With intellectual development every child passes through numerous stages, roughly matching certain ages. In spite of large individual differences, a definite sequence in stages of development does exist. With the child’s continuously expanding amount of knowledge, its way of thinking is altered so as to reason with thought itself.
During the initial stage – the first two years of life – the child develops from a baby reacting purely out of reflexes to its environment to a toddler reacting with perception and behaving more or less consciously to its environment. In this period the child learns that reflexes are not always sufficient. For example, the infant’s inclination to suck on everything that touches its mouth later becomes more specific as it learns to distinguish different objects.

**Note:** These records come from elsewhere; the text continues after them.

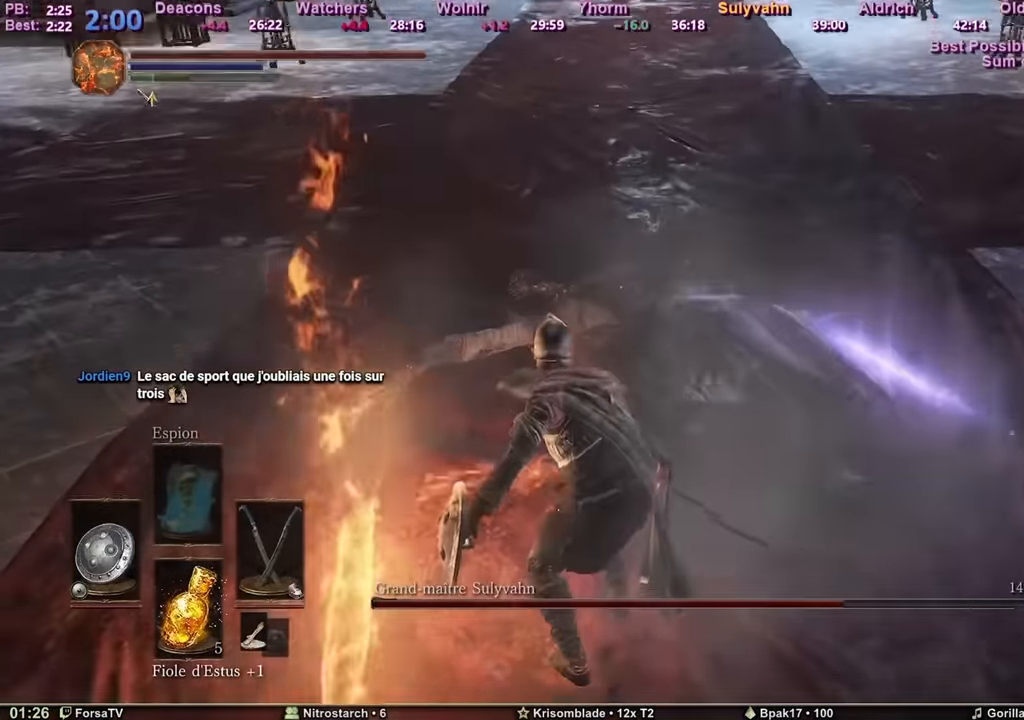
{"keys": ["z"], "mouse": [], "events": [[100, "r", "down"], [150, "r", "up"]]}
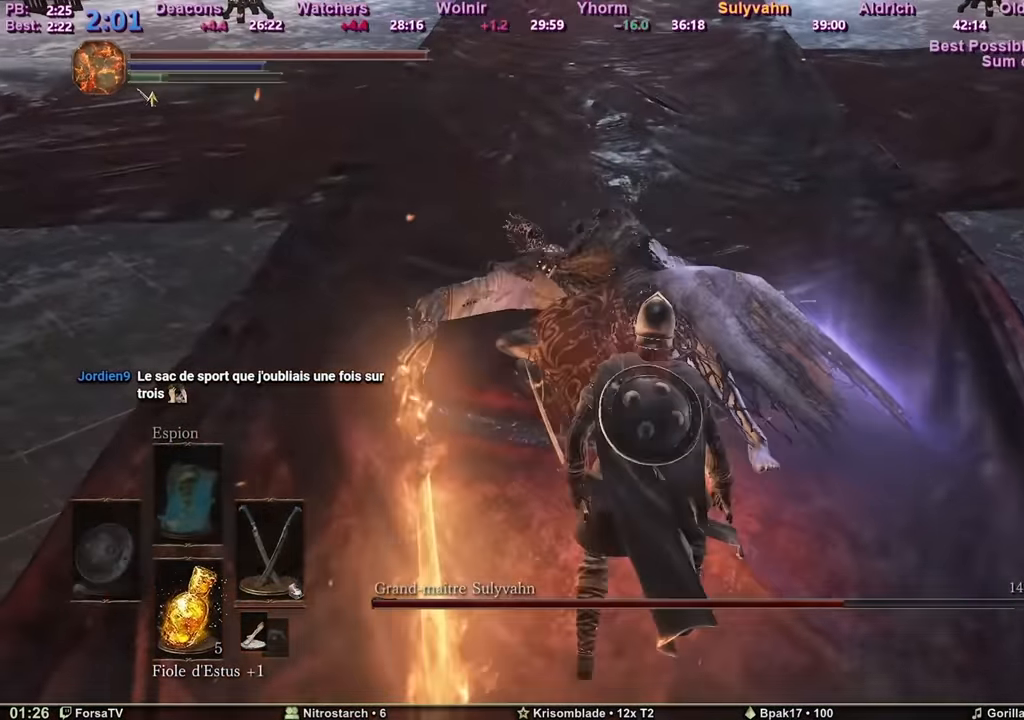
{"keys": [], "mouse": [], "events": [[200, "z", "up"]]}
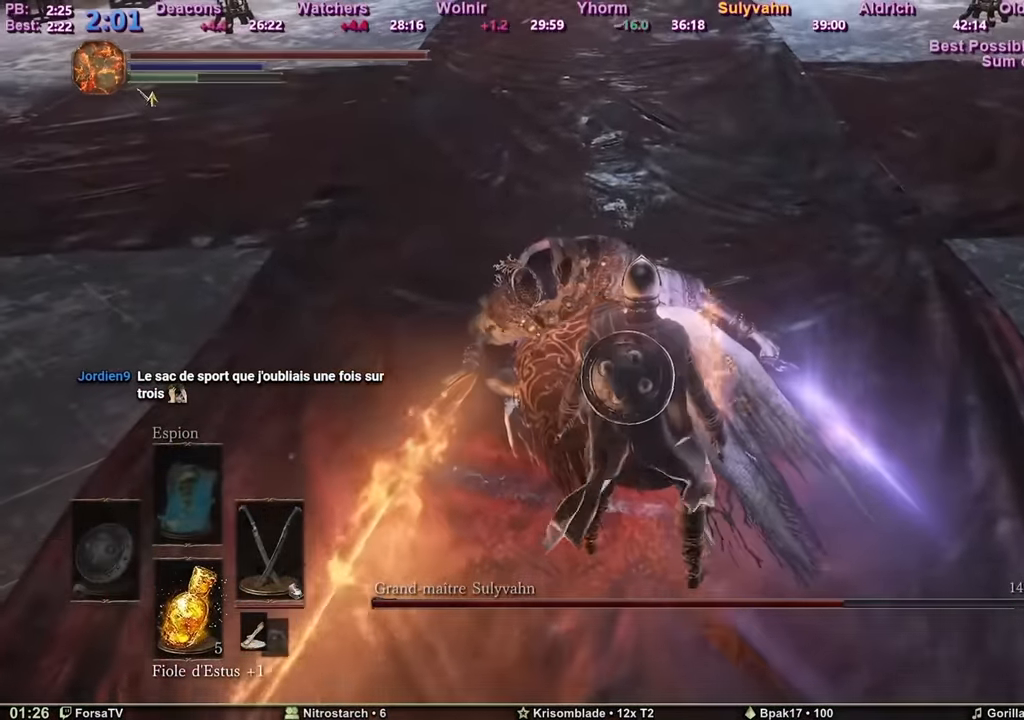
{"keys": [], "mouse": [], "events": []}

The next important development is the child’s ability to recognize cause and effect. What first turn out to be accidental discoveries, change into studied action. After the child discovers a couple of times that a toy starts to move by hitting it, later it will act deliberately. The child is becoming active with regards to its environment. By the end of the second year of life an investigating behaviour prevails. Now the child will try something arbitrarily to see the effect (trial and error learning), but gradually the behaviour becomes more purposeful. From the results, the child develops the capacity to execute a simple action in its mind before putting it into practice. The following stages form the preparation in the development of reasoning: after a period during which the child centres all its attention around itself. Follows the period during which it is able to make connections without constantly using itself as a criterion. The child then becomes less egocentric in its reasoning: it learns to think in more categories and to deal with concepts and symbols which again is necessary for learning to read and write.